▸ Passage shown
(Bloomberg) -- Frank James, the man accused of opening fire on a packed New York City subway car during the morning rush hour last month, pleaded not guilty to terrorism and gun charges. 

James appeared in federal court in Brooklyn on Friday, a month after he was arrested. Wearing khaki jail fatigues, a blue surgical mask under his nose and black sneakers, he spoke confidently as he twice pleaded “Not Guilty” before U.S. District Judge William Kuntz.

James, 62, has been held in federal custody since his April 13 arrest following a 30-hour manhunt. He is accused of firing a Glock handgun at least 33 times inside a crowded Brooklyn subway car on April 12. There were no fatalities, but 10 people were shot and 13 received other injuries in the ensuing panic.

Surveillance cameras caught James entering the subway system in Brooklyn that morning, dressed as a maintenance worker. After boarding a Manhattan-bound N train in Brooklyn’s Sunset Park, witnesses said he donned a gas mask and tossed two smoke cannisters into the subway car before opening fire. 

After the attack, police said he escaped onto another train. He was finally arrested in Manhattan’s East Village after someone called a police tip line. His defense lawyers have said James placed the call.

Kuntz began the half-hour hearing on Friday by asking James how he was doing.

▸ Explore the material
1. Answer these from the article on the subway shooting case:
(a) How old is James?
(b) Which train did he board, and in which neighborhood?
(c) Where in Manhattan was he arrested?
2. Reproduce from the article on the subway shooting case the stretch from "James, 62, has" through "the ensuing panic.", word for word.
Rely only on the text above for what follows.

▸ Data extract
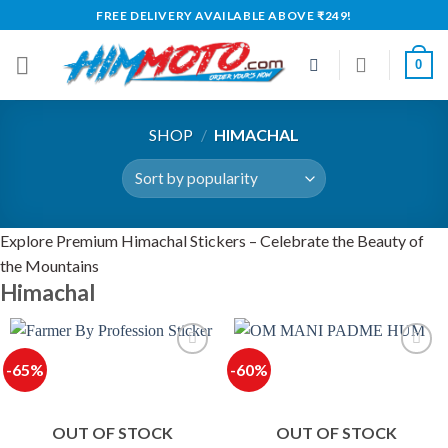
Skip
FREE DELIVERY AVAILABLE ABOVE ₹249!
to
content
0
SHOP
/
HIMACHAL
Explore Premium Himachal Stickers – Celebrate the Beauty of
the Mountains
Himachal
-65%
-60%
OUT OF STOCK
OUT OF STOCK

▸ Solution set
1.
(a) 62
(b) A Manhattan-bound N train, in Brooklyn's Sunset Park
(c) The East Village

2.
James, 62, has been held in federal custody since his April 13 arrest following a 30-hour manhunt. He is accused of firing a Glock handgun at least 33 times inside a crowded Brooklyn subway car on April 12. There were no fatalities, but 10 people were shot and 13 received other injuries in the ensuing panic.